Task item>
Which lines run from the line with "62 3 143750" through the line with "1250 836 276" in the entries below? Print them exactly, both ends included, and nothing more.

Records to use>
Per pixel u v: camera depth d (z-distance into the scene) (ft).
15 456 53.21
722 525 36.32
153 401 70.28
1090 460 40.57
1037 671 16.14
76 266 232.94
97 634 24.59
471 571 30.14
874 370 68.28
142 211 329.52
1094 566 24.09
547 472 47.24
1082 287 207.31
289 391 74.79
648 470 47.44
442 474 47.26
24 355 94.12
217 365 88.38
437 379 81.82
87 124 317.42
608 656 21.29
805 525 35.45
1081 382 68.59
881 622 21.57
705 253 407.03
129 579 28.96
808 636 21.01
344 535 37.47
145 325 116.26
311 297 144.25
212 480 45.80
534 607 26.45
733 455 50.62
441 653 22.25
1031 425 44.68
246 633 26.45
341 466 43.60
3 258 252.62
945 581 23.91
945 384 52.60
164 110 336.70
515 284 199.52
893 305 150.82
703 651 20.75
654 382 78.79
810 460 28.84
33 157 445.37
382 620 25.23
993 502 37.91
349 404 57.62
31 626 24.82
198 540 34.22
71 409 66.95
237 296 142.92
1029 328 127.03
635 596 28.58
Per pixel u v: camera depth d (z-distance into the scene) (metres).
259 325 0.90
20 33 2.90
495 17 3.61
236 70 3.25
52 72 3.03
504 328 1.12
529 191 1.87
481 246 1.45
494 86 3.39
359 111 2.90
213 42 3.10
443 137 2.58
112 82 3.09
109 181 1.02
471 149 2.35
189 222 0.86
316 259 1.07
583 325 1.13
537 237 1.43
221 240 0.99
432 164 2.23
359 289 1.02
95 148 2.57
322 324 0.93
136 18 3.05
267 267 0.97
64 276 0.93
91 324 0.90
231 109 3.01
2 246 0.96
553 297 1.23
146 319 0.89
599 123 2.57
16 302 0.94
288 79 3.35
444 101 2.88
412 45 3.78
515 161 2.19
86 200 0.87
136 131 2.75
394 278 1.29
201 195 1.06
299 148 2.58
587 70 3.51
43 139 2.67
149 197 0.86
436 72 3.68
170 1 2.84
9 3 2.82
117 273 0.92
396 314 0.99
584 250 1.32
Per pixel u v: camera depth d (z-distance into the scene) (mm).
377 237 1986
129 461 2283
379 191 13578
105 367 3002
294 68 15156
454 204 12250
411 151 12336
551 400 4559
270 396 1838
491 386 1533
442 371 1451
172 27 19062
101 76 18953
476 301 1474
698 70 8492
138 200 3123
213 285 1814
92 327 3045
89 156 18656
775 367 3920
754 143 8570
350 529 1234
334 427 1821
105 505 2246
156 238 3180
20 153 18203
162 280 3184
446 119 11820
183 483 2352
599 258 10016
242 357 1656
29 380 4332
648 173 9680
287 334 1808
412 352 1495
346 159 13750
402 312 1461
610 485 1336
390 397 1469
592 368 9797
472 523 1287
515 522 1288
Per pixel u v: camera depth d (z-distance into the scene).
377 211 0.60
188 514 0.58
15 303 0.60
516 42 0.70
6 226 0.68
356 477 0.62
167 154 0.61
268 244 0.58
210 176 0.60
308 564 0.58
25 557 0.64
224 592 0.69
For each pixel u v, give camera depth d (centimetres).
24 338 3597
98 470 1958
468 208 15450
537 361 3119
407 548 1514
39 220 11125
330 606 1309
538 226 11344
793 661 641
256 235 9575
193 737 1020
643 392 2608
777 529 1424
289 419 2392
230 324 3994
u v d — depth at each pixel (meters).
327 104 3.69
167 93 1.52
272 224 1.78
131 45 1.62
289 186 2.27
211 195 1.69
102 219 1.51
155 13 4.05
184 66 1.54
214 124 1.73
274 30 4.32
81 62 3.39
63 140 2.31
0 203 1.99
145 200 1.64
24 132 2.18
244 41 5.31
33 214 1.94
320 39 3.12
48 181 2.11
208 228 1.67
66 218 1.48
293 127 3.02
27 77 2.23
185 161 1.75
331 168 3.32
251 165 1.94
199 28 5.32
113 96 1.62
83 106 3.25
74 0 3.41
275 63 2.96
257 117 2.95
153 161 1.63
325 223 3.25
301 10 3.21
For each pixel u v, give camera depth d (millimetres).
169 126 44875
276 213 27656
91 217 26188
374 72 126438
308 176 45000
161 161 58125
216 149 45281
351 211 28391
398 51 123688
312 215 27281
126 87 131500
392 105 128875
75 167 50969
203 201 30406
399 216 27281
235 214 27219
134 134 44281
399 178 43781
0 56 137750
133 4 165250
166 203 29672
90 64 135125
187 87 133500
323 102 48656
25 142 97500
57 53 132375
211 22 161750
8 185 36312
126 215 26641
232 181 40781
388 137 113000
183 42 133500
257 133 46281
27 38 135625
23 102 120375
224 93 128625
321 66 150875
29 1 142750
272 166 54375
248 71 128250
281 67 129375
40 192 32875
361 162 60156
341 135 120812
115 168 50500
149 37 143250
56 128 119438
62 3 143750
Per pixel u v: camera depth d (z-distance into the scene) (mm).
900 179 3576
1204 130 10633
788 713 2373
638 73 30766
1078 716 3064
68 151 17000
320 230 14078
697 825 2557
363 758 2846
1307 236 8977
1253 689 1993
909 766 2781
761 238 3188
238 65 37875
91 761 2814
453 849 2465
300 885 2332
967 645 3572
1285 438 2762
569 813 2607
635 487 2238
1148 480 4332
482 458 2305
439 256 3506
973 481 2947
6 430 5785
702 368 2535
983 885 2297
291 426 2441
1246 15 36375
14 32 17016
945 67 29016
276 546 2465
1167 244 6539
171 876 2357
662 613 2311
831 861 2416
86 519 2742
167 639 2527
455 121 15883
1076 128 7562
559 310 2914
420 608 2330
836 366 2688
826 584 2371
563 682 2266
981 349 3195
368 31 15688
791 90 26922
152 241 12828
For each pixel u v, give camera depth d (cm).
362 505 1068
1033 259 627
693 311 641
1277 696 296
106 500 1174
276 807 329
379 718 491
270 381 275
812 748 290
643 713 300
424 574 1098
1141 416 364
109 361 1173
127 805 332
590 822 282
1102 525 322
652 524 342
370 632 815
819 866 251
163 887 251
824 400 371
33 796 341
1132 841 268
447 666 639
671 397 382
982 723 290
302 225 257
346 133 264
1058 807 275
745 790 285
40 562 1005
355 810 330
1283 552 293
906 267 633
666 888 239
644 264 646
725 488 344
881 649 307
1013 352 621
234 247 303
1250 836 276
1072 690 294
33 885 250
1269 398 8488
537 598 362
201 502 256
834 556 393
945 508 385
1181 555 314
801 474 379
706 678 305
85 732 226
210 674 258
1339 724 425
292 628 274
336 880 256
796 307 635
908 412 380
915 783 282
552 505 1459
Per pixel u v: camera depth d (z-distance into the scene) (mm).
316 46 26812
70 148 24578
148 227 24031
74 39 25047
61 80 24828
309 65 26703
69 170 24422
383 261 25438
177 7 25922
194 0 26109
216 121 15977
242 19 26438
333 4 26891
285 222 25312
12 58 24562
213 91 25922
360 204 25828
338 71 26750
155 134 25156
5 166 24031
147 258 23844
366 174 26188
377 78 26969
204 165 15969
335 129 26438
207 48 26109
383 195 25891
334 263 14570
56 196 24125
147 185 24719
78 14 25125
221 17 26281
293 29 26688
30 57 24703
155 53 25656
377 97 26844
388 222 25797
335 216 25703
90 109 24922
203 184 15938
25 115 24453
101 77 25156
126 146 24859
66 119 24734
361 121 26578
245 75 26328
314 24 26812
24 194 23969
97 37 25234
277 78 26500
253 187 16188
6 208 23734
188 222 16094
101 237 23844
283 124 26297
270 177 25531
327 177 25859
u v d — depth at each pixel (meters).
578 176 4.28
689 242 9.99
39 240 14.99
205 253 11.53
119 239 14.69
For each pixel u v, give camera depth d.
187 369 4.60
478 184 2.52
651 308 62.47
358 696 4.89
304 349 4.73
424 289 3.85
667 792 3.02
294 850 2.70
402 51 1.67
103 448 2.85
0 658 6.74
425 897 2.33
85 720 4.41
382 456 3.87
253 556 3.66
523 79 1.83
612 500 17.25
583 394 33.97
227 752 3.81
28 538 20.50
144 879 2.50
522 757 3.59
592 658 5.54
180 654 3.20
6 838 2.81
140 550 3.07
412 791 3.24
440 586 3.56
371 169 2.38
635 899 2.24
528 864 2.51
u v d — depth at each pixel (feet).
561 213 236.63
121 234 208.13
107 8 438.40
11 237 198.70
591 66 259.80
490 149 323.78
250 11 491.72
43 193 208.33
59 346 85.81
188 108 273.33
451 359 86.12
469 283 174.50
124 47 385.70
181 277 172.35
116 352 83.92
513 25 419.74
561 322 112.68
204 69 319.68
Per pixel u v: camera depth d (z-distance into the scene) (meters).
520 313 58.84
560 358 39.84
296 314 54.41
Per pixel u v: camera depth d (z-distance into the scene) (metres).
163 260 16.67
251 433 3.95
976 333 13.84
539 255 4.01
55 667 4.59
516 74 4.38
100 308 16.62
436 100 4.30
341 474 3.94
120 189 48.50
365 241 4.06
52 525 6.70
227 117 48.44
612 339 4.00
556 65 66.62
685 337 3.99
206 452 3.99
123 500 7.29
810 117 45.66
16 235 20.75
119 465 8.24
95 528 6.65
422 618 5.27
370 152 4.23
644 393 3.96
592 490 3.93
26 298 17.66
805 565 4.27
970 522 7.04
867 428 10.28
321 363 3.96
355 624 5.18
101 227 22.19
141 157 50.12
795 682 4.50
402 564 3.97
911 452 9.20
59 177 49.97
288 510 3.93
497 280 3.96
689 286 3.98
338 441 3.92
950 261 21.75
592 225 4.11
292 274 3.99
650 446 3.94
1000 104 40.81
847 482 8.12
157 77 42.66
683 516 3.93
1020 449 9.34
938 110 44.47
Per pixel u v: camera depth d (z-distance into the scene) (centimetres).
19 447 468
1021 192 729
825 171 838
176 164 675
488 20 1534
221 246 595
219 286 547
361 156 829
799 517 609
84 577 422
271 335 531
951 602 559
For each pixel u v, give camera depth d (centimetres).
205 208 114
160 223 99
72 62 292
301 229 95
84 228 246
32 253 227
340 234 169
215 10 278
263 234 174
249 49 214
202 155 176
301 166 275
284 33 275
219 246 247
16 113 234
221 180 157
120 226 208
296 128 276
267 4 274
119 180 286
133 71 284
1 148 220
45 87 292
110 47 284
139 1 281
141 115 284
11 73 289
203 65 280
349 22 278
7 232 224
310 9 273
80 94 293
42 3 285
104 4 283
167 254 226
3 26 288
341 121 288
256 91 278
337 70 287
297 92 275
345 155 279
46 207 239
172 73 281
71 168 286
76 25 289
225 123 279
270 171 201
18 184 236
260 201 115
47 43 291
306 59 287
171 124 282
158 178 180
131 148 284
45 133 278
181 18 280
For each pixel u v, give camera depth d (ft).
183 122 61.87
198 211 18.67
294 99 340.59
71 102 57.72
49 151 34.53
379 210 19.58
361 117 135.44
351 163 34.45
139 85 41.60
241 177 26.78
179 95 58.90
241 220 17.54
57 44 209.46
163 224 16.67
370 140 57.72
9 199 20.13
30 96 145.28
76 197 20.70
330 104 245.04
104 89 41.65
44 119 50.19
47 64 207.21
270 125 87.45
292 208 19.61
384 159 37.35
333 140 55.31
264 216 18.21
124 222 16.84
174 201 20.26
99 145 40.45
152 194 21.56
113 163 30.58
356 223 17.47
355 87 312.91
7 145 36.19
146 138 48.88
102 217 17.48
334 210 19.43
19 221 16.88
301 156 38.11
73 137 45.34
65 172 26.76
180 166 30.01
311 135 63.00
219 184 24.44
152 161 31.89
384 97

Exercise solution>
62 3 143750
Per pixel u v: camera depth d (z-distance into the scene) (mm).
900 179 3576
1204 130 10633
788 713 2373
638 73 30766
1078 716 3064
68 151 17000
320 230 14078
697 825 2557
363 758 2846
1307 236 8977
1253 689 1993
909 766 2781
761 238 3188
238 65 37875
91 761 2814
453 849 2465
300 885 2332
967 645 3572
1285 438 2762
569 813 2607
635 487 2238
1148 480 4332
482 458 2305
439 256 3506
973 481 2947
6 430 5785
702 368 2535
983 885 2297
291 426 2441
1246 15 36375
14 32 17016
945 67 29016
276 546 2465
1167 244 6539
171 876 2357
662 613 2311
831 861 2416
86 519 2742
167 639 2527
455 121 15883
1076 128 7562
559 310 2914
420 608 2330
836 366 2688
826 584 2371
563 682 2266
981 349 3195
368 31 15688
791 90 26922
152 241 12828
For each pixel u v, give camera depth d (cm).
362 505 1068
1033 259 627
693 311 641
1277 696 296
106 500 1174
276 807 329
379 718 491
270 381 275
812 748 290
643 713 300
424 574 1098
1141 416 364
109 361 1173
127 805 332
590 822 282
1102 525 322
652 524 342
370 632 815
819 866 251
163 887 251
824 400 371
33 796 341
1132 841 268
447 666 639
671 397 382
982 723 290
302 225 257
346 133 264
1058 807 275
745 790 285
40 562 1005
355 810 330
1283 552 293
906 267 633
666 888 239
644 264 646
725 488 344
881 649 307
1013 352 621
234 247 303
1250 836 276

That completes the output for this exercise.